▸ Data lines
%%

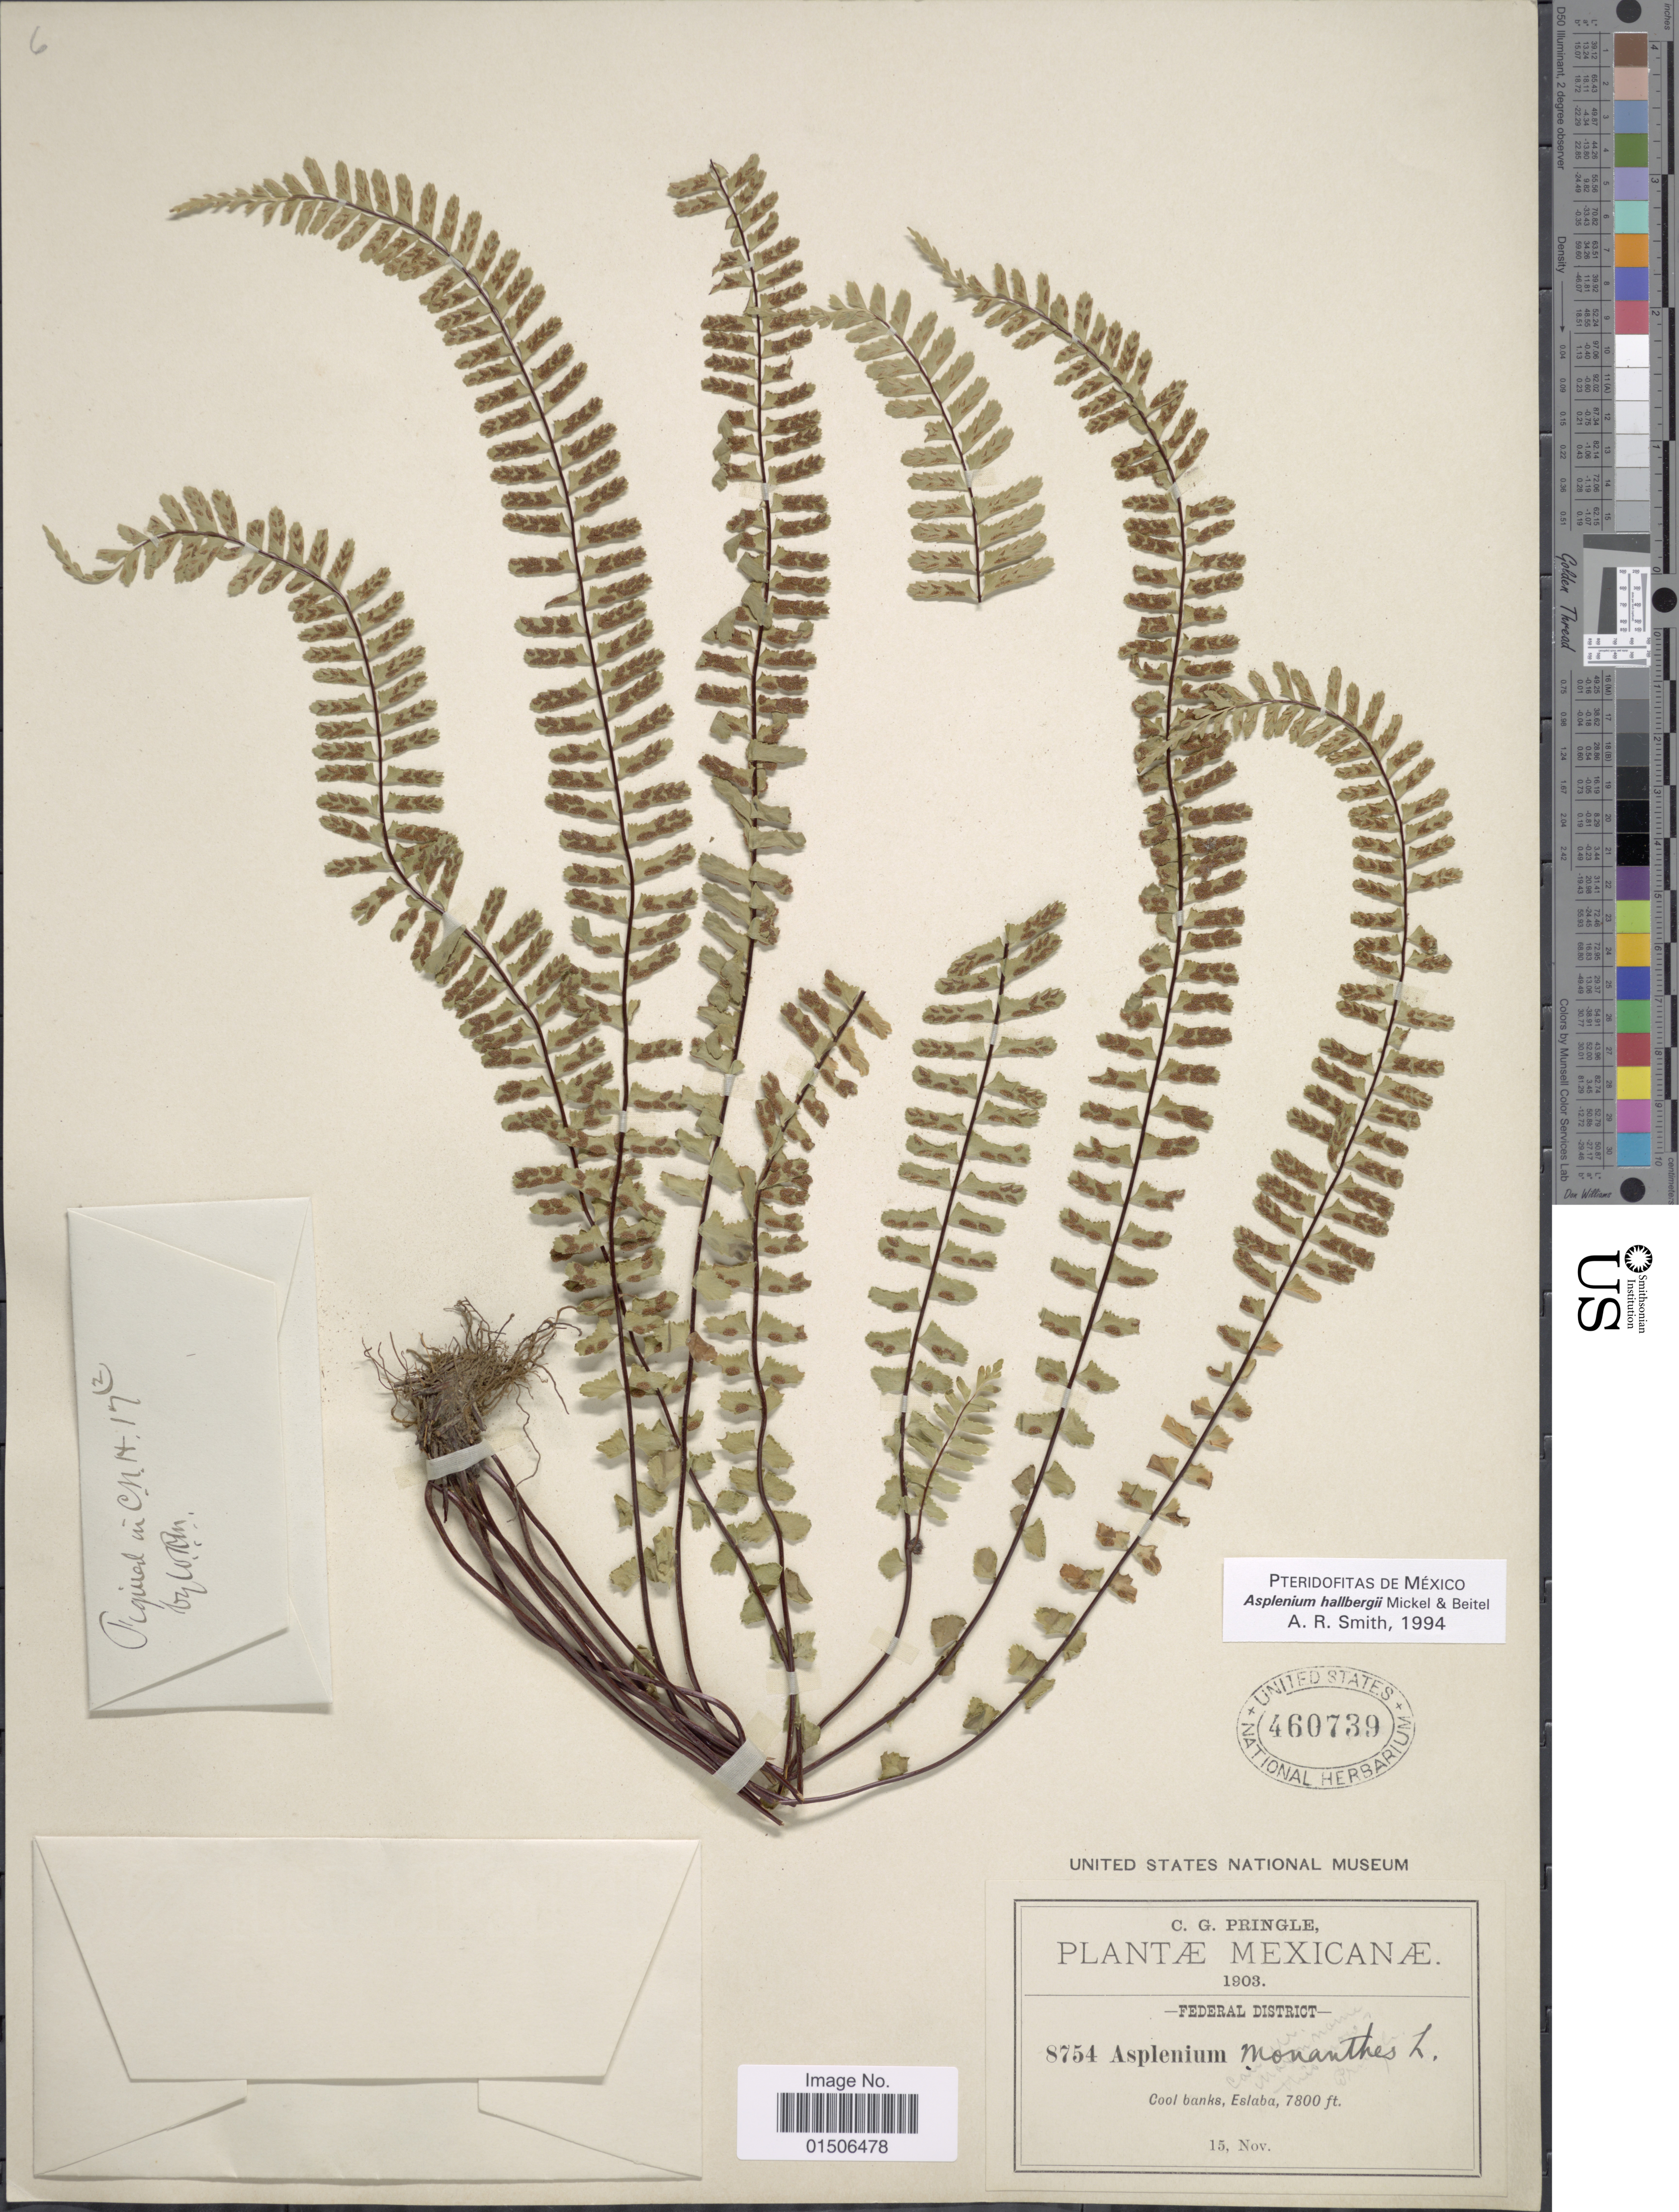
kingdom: Plantae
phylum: Tracheophyta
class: Polypodiopsida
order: Polypodiales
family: Aspleniaceae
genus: Asplenium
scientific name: Asplenium hallbergii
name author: Mickel & Beitel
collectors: C. G. Pringle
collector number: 8754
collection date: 1903-11-15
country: Mexico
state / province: México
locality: Cool banks, Eslaba, Federal District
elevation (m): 2377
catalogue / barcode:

%%

▸ Instructions to follow
Write out every line of the entries above character for character, omitting the pictures.

▸ Written solution
kingdom: Plantae
phylum: Tracheophyta
class: Polypodiopsida
order: Polypodiales
family: Aspleniaceae
genus: Asplenium
scientific name: Asplenium hallbergii
name author: Mickel & Beitel
collectors: C. G. Pringle
collector number: 8754
collection date: 1903-11-15
country: Mexico
state / province: México
locality: Cool banks, Eslaba, Federal District
elevation (m): 2377
catalogue / barcode:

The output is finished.